● **Job item**
An exact reproduction of the records is required, with all images left out.
>>>
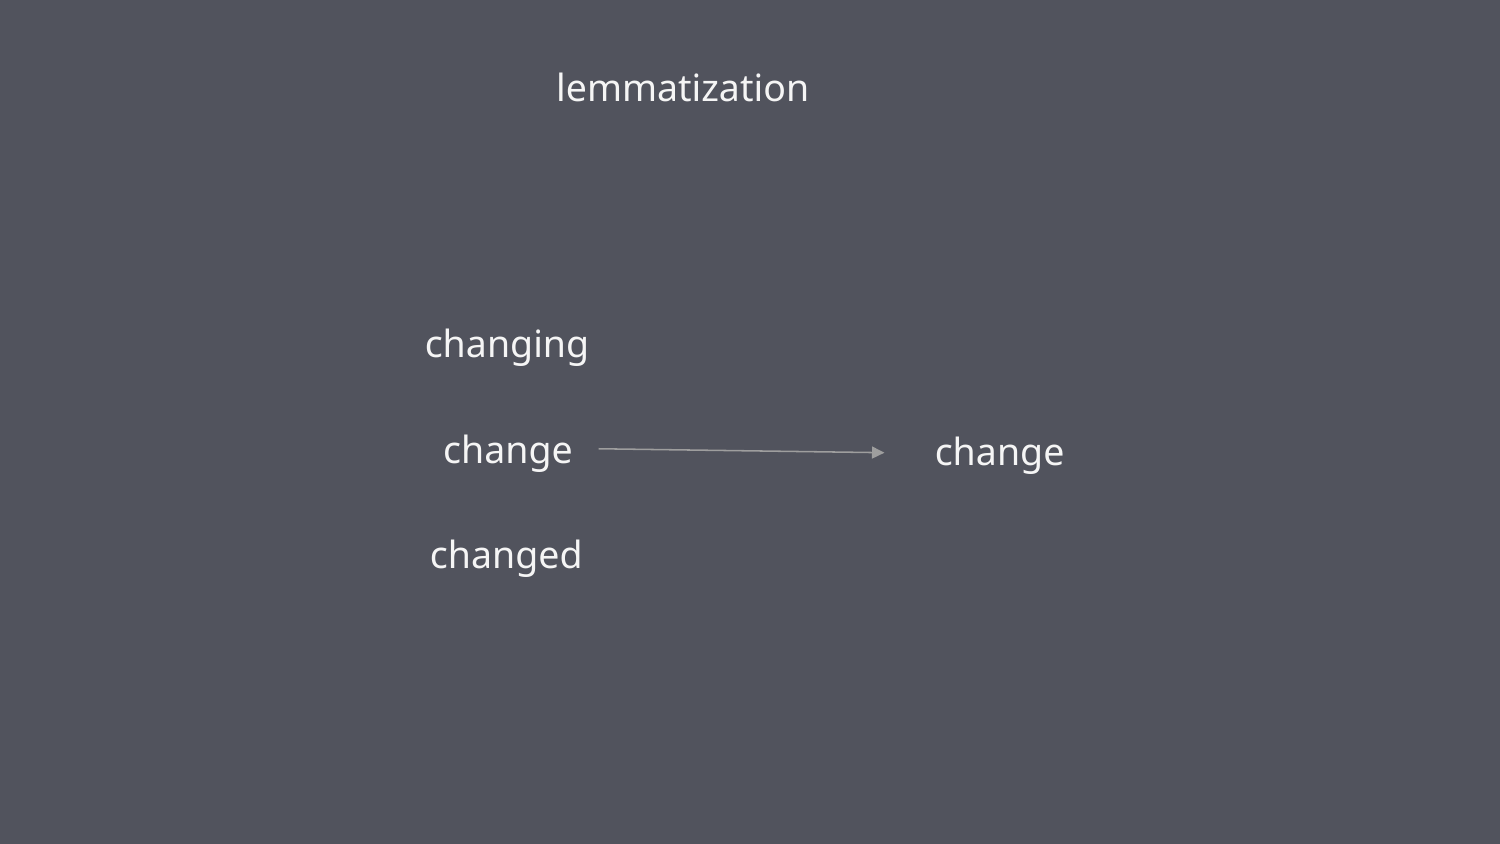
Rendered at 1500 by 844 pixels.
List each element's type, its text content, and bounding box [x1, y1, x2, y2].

text_box change [428, 410, 599, 486]
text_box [598, 448, 885, 453]
text_box lemmatization [541, 49, 848, 125]
text_box changed [414, 516, 612, 592]
text_box changing [409, 305, 617, 381]
text_box change [919, 412, 1091, 488]
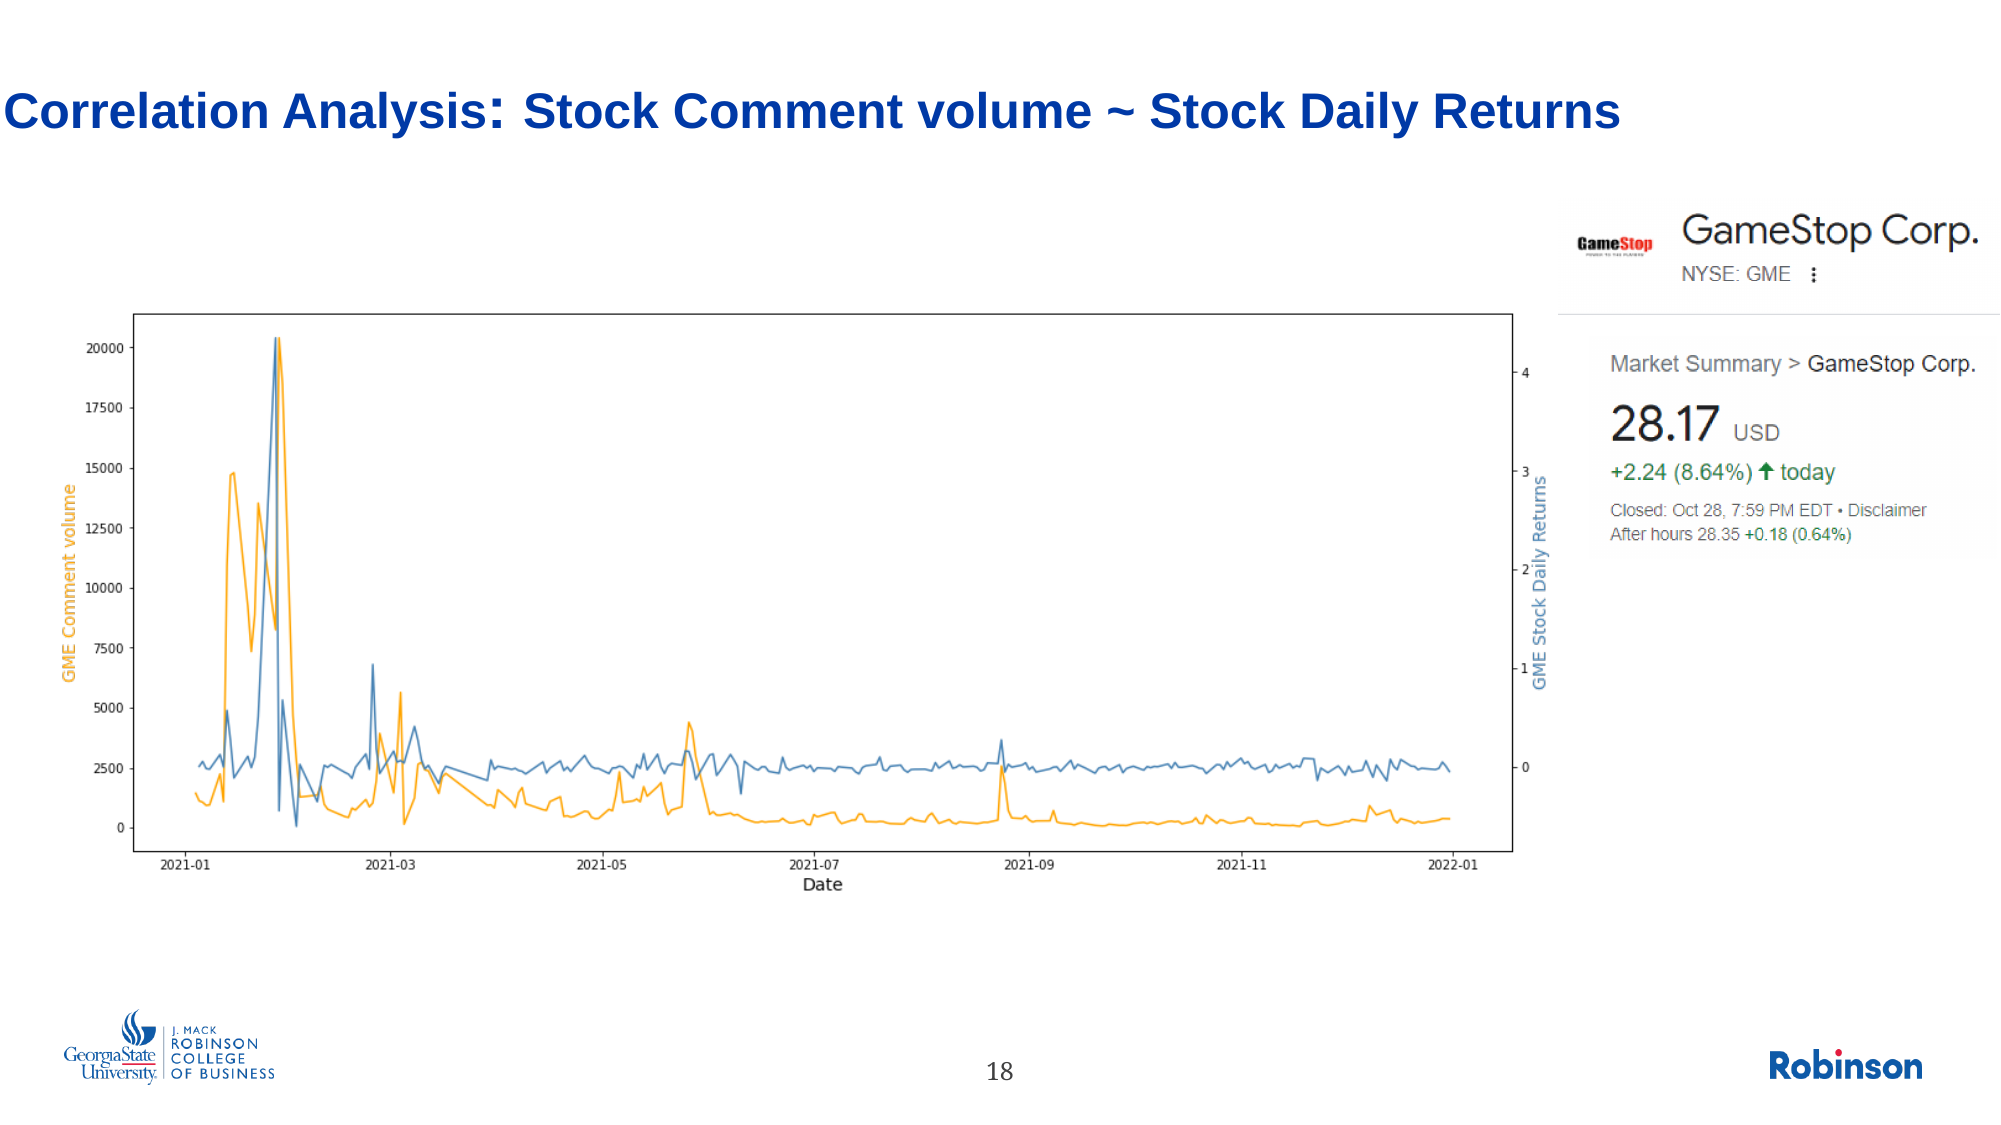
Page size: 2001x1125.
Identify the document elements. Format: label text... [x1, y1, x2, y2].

picture [53, 304, 1559, 904]
picture [1770, 1049, 1922, 1079]
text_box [1558, 198, 2000, 316]
picture [64, 1009, 274, 1085]
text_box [1588, 336, 1997, 559]
slide_number 18 [774, 1042, 1225, 1103]
title Correlation Analysis: Stock Comment volume ~ Stock Daily Returns [3, 43, 1773, 177]
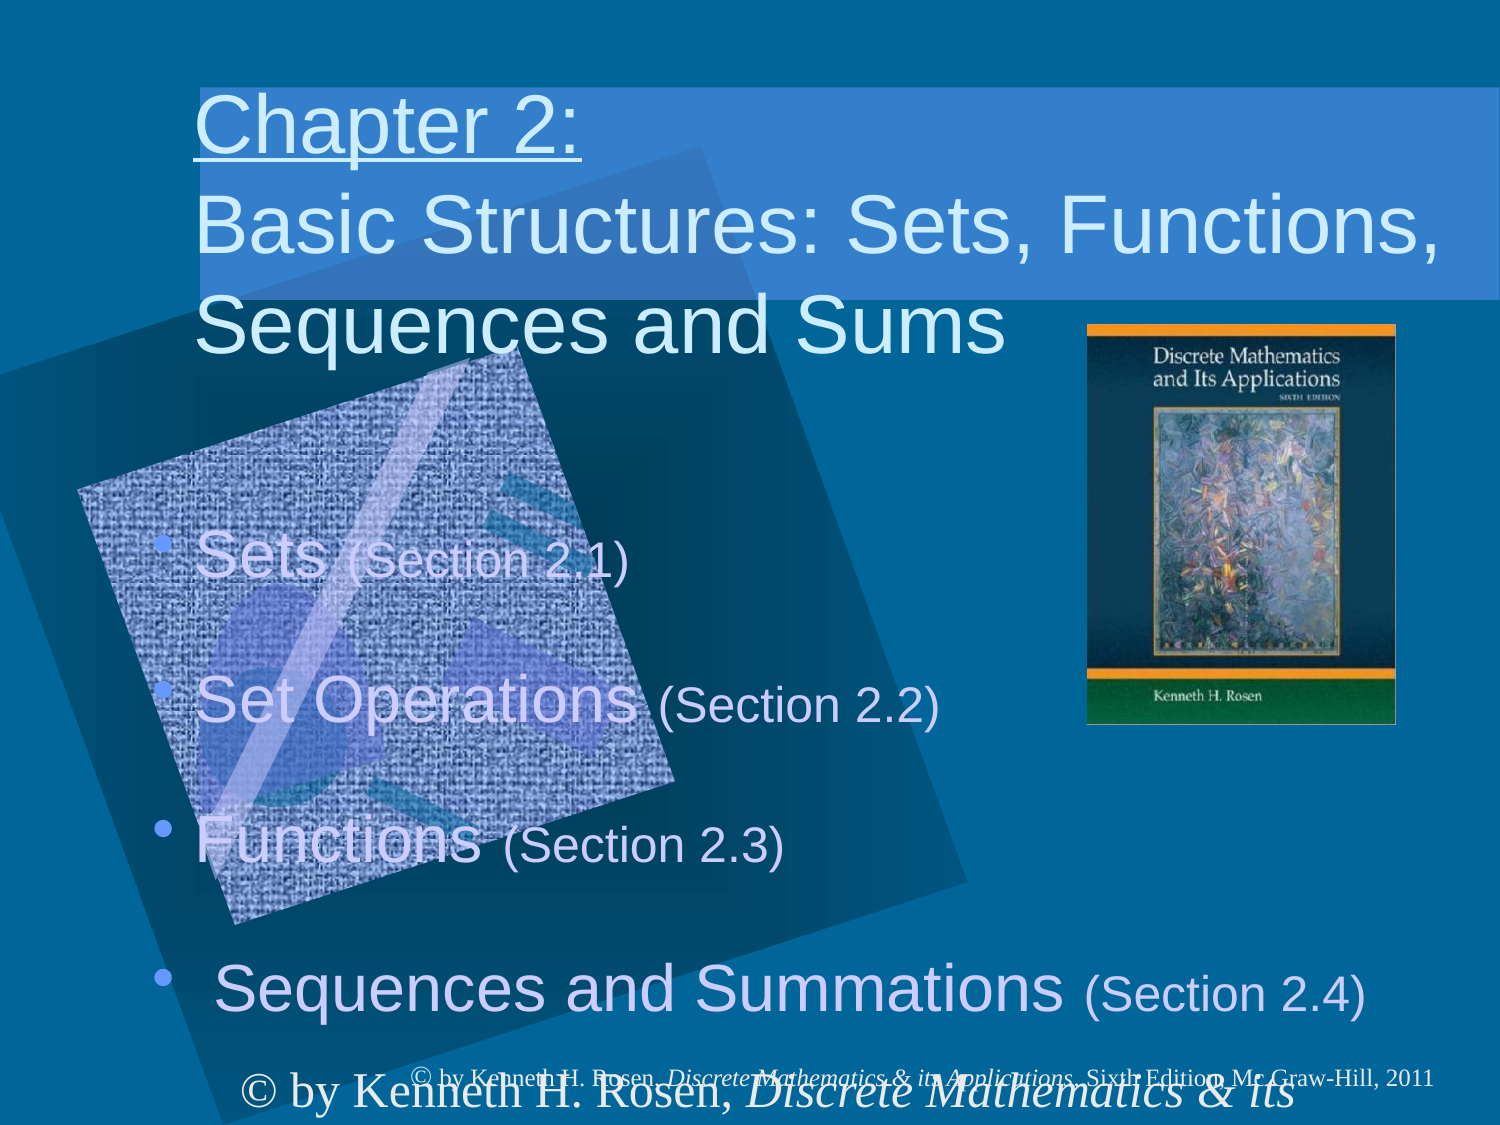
<<<
● **Reply**
Rendered at 1500 by 844 pixels.
List each element's type, its text content, and bounding box [x1, y1, x2, y2].

text_box change [428, 410, 599, 486]
text_box [598, 448, 885, 453]
text_box lemmatization [541, 49, 848, 125]
text_box changed [414, 516, 612, 592]
text_box changing [409, 305, 617, 381]
text_box change [919, 412, 1091, 488]
Page size: 2001x1125.
Identify the document elements. Format: label text... [x1, y1, x2, y2].

picture [53, 304, 1559, 904]
picture [1770, 1049, 1922, 1079]
text_box [1558, 198, 2000, 316]
picture [64, 1009, 274, 1085]
text_box [1588, 336, 1997, 559]
slide_number 18 [774, 1042, 1225, 1103]
title Correlation Analysis: Stock Comment volume ~ Stock Daily Returns [3, 43, 1773, 177]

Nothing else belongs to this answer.